SMSFs not a property market mover

SMSFs investing in residential housing have not been a market mover in the property sector, and this portrayal was just one example of how the SMSF sector is being “unfairly targeted”, according to the SMSF Association.

SMSF Association chief executive John Maroney said the growth in Sydney and Melbourne property markets had led to misleading comments that SMSF investment in residential property had been a major factor fuelling prices, especially because these funds could access debt via limited recourse borrowing arrangements (LRBA).

Maroney cited critics, who have said SMSF borrowings grew 50 times, from $497 million in June 2009 to $25.4 billion by June 2016, with more than 90 per cent of it related to property.

“What they fail to add is that LRBAs still only make up 4 per cent of SMSF assets at $25.4 billion, that they started from a small base in 2009, and a change in the way the ATO reported LRBA statistics in 2013, when the figure was revised from $2.6 billion to $8.3 billion, has distorted the statistical analysis,” he said.

According to the industry body leader, critics have also pointed to the fact in the five years to 30 June 2016, SMSFs with borrowings increased from 4 per cent to 9 per cent, and the average amount borrowed also rose 4 per cent from $356,000 to $372,000.

“This has taken LRBA analysis out of context.

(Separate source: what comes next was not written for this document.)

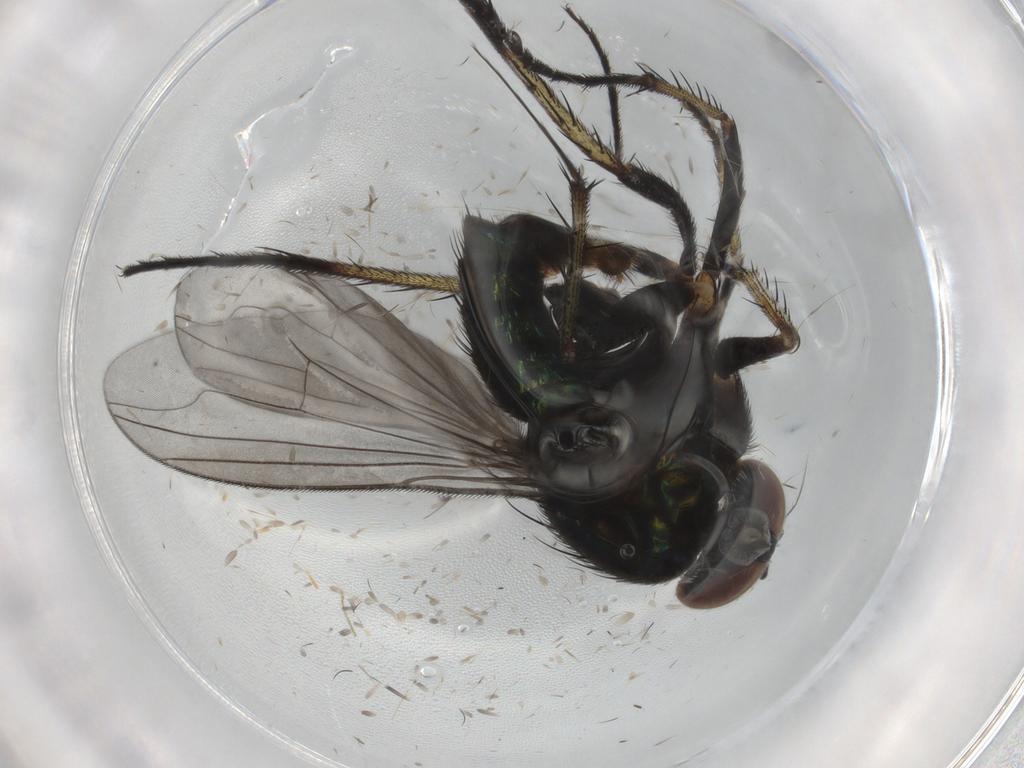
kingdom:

The fact is only 6.92 per cent of SMSFs have LRBA borrowings, and of this percentage only 5.97 per cent relate to Australian property,” Maroney said.

He quoted the most recent ATO annual statistics to 30 June 2016, which show SMSFs hold $25.4 billion in LRBAs, with these financial instruments mainly being used to invest in residential and non-residential property in an almost 50-50 split.

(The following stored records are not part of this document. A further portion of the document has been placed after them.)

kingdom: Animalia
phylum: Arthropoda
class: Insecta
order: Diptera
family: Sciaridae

“That estimated $12 billion where SMSFs have used LRBAs to invest in residential housing has to be put in the context of a $6.05 trillion housing market as of June 2016,” he said.

“In other words, LRBAs comprise only 0.2 per cent of the housing market – hardly a figure to shake the market.”

He added previous SMSF annual returns that served predominantly as regulatory tools and were limited in the data gathered were the basis for the ATO figures being used.

Better information on LRBAs could be sourced from the 2017 SMSF annual return encompassing more granular information about LRBA investments within SMSFs.

However, he stressed the association’s stance in support of ASIC’s efforts to eradicate any unlicensed and unethical marketing behaviour, such as “unscrupulous spruikers” using LRBAs to promote SMSF property investment.